Added to growing numbers of fishing charters, bed and breakfasts and cabins, Evers said, there is a new hardware and auto parts store, more eating establishments, and Deep Creek Custom Packing has begun operating year-round.
"And there's two grocery stores in Ninilchik -- that shows growth," said Evers, referring to her business, as well as Ninilchik General Store.
Tom Clark is the three-year president of the Anchor Point Chamber of Commerce. Originally from Pennsylvania, he drove to the peninsula in the early 1990s and "met the boss's daughter," whom he has since married.
Through Clark Management Services and Timberline Construc-tion, Clark manages ventures, real estate partnerships, and buys and develops properties.

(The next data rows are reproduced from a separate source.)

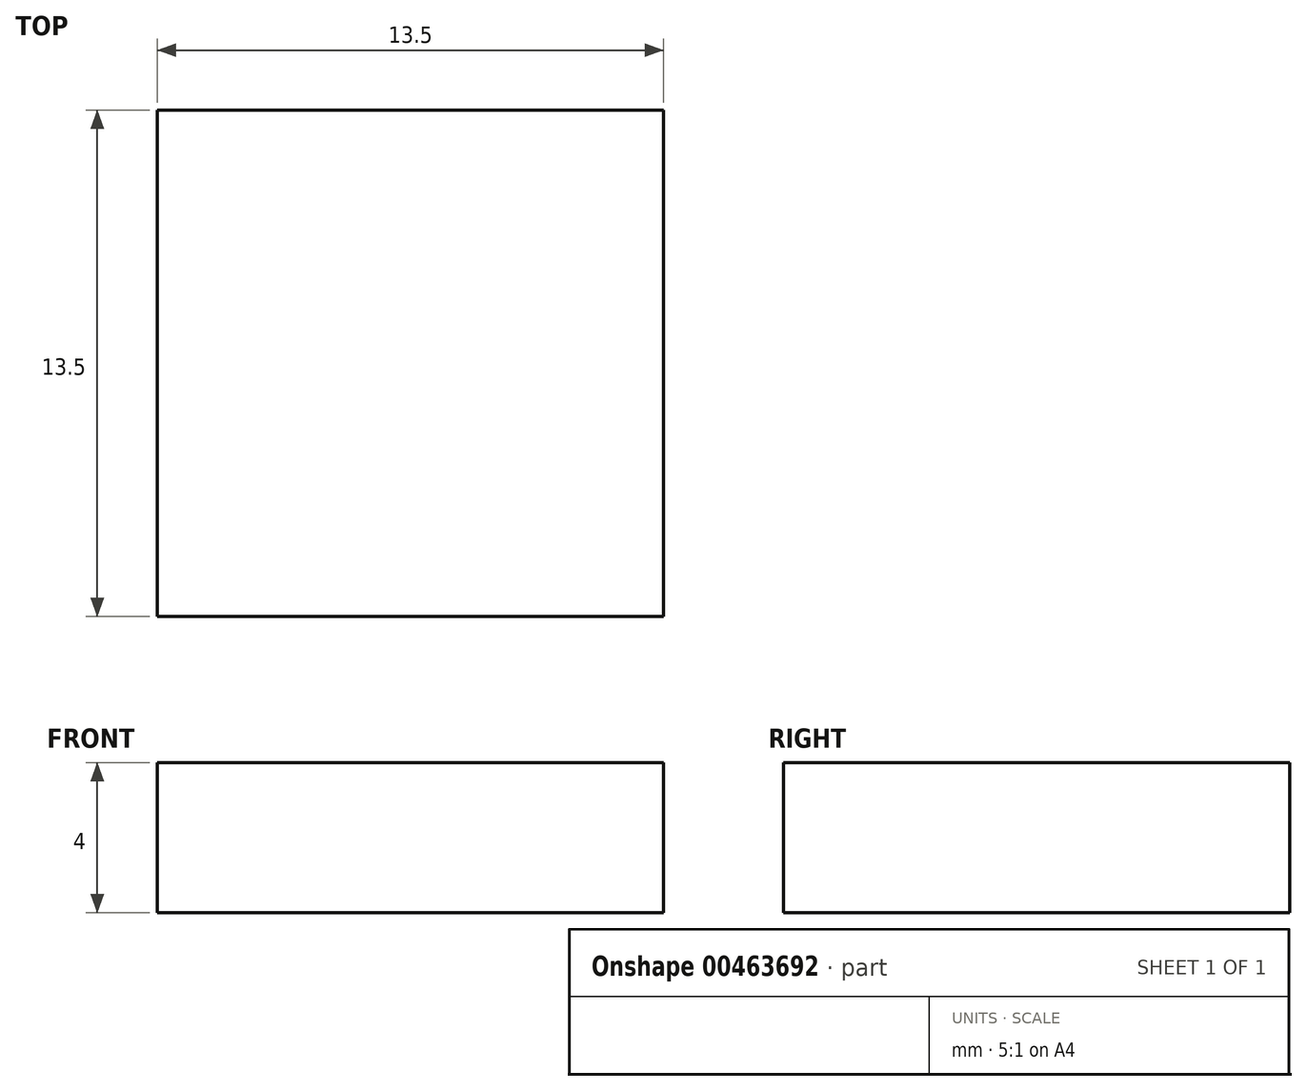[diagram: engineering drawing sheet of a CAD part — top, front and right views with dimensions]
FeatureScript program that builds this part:
annotation { "Feature Type Name" : "Feature", "Feature Type Description" : "" }
export const myFeature = defineFeature(function(context is Context, id is Id, definition is map)
    precondition{}
    {
        {
            var Q0;
            Q0=qCreatedBy(makeId("Top.planeOp"),FACE);
            var sketch = newSketch(context, id + "F0", { "sketchPlane" : qUnion([Q0])});
            skLineSegment(sketch, "E0.bottom", {"start": v(-17.52, 17.3) * mm, "end": v(-4.02, 17.3) * mm});
            skLineSegment(sketch, "E0.top", {"start": v(-17.52, 3.8) * mm, "end": v(-4.02, 3.8) * mm});
            skLineSegment(sketch, "E0.left", {"start": v(-17.52, 17.3) * mm, "end": v(-17.52, 3.8) * mm});
            skLineSegment(sketch, "E0.right", {"start": v(-4.02, 17.3) * mm, "end": v(-4.02, 3.8) * mm});
            skSolve(sketch);
        }
        {
            var Q0;
            Q0 = qSketchRegion(id + "F0", true);
            extrude(context, id + "F1", {"entities" : qUnion([Q0]), "depth" : 4 * mm});
        }
    });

"Anchor Point has a receding timber market economy," Clark said. "But we have a very stable tourism economy. Our number one features are Anchor River and Cook Inlet. They attract thousands of tourists every year."
A number of restaurants and overnight accommodations allow fish-minded visitors to catch early morning tides.
Although Clark considers Anchor Point a bedroom community for nearby Homer, he said there is an effort afoot to expand the town's economic advantages. He said snowmachining in the Caribou Hills is a popular attraction, adding, "Anchor Point provides some jump off points. Cross-country skiing and dog mushing are also possibilities."
Residents are considering changes that might result from a proposed gas line running through the area, and several companies, including Phillips Petroleum Company, are interested in exploring what lies beneath Anchor Point's surface, according to Clark.
"I hope the community rallies around the growth of this area and the responsible development those companies can provide," Clark said.
Like elsewhere, Clark reported a growing senior population. And, as with communities peninsulawide, Clark said a strong community spirit is Anchor Point's ace in the hole.